In fact, if Padilla had proposed to use lead rather than uranium, his “dirty bomb” would have made a bigger mess.

You see, uranium is only weakly radioactive, emitting principally “alpha particles,” which won’t even penetrate rubber gloves. True, uranium is a heavy metal, but unlike lead, is not a “bone seeker.” In fact, if ingested in any form other than a fine aerosol, it passes right through the body.

Two years ago, before Comey revealed what radiological agent Padilla intended to use, the dirty bomb “experts” at the Federation of American Scientists decided to scare the pants off you soccer moms.

The FAS “dirty bomb” was a “coffee jar” containing about a thousand curies of a true radiological material such as Cobalt-60. That’s about the radiological source-strength of a medical radiotherapy unit used to irradiate cancer patients.

“A successful bomb would have to be designed with great sophistication, first to break open the ‘coffee jar,’ then to gradually heat the radioactive source so that it vaporized, and finally to scatter it to the winds.”

Sophistication?

Padilla?

Actually, the FAS scenario sounds like the 1986 Chernobyl accident. A graphite-moderated, water-cooled reactor at Chernobyl was being deliberately operated in a zone where the reactor was known to be unstable. The operators lost control, the reactor ran away, melting the core, setting the graphite moderator on fire and vaporizing the coolant, splitting it into hydrogen and oxygen gases. The fire then ignited the hydrogen-oxygen gas mixture, which exploded, blowing the roof off the reactor building.

About a hundred million curies of radioactivity were spread over a wide area by invisible gases and thick black smoke. The fire burned for 10 days. Downwind, Soviet citizens could see the smoke and the sooty “fallout.” But there was no terror, no panic. In fact, one of the other power plants at Chernobyl continued to operate throughout the entire ordeal.

Many of those downwind, who were forced to evacuate, didn’t want to go. And except for an increase during the first several years after 1986 of thyroid cancer in small children, there has been no significant increase in cancer incidence among the downwind population.

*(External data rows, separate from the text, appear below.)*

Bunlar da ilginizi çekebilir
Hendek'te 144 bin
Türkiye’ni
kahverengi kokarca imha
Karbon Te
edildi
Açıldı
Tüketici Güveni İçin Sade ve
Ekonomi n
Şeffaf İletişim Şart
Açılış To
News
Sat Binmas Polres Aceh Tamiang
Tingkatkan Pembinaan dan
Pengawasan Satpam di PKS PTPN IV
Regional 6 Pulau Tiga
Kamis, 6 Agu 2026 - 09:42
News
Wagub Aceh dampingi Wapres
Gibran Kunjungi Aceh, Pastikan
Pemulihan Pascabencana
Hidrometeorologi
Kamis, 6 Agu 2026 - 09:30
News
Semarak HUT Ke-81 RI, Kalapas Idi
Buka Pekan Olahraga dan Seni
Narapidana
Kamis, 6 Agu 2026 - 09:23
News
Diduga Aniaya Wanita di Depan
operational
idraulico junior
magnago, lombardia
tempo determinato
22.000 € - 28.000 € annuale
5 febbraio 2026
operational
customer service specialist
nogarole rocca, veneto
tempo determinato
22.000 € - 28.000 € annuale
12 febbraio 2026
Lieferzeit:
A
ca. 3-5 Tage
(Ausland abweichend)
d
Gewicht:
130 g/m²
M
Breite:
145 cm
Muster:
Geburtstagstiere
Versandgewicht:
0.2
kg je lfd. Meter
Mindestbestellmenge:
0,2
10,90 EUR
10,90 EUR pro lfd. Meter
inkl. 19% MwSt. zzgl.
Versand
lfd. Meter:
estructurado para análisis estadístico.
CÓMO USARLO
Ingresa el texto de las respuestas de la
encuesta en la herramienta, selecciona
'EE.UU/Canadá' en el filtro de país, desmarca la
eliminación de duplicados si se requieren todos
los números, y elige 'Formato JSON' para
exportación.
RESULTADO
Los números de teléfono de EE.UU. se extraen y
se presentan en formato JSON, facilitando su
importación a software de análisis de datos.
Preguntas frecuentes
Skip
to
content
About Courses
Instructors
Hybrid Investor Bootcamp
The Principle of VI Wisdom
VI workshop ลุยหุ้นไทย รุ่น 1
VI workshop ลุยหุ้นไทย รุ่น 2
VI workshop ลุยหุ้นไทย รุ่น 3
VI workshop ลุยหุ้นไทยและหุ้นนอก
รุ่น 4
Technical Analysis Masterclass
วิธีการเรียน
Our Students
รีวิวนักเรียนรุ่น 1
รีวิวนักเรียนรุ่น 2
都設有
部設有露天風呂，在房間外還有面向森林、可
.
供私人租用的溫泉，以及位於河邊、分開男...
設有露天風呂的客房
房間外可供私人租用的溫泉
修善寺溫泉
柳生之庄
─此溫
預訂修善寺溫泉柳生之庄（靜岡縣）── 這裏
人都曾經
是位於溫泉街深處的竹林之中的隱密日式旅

But the FAS apparently scared some of you. So, we and the Russians – in cooperation with the International Atomic Energy Agency – have decided to help other countries enhance their own radiological safeguards and physical security.

There are estimated to be more than 10,000 medical radiotherapy units and 12,000 industrial radiographic units in operation worldwide. Thieves – not terrorists – have stolen several medical radiotherapy units – which weigh about a ton – and sold them as scrap metal.

In the worst incident – in 1987 in Brazil – the thieves removed the highly radioactive source from the shielded unit. Result? Five persons died within days and others got life-threatening doses of radiation.

Hence, the FAS thousand-curie dirty-bomb scenario results in a dead dirty-bomber and very little terror.

But, Padilla could survive his micro-curie uranium scenario. That is, if he wore rubber gloves.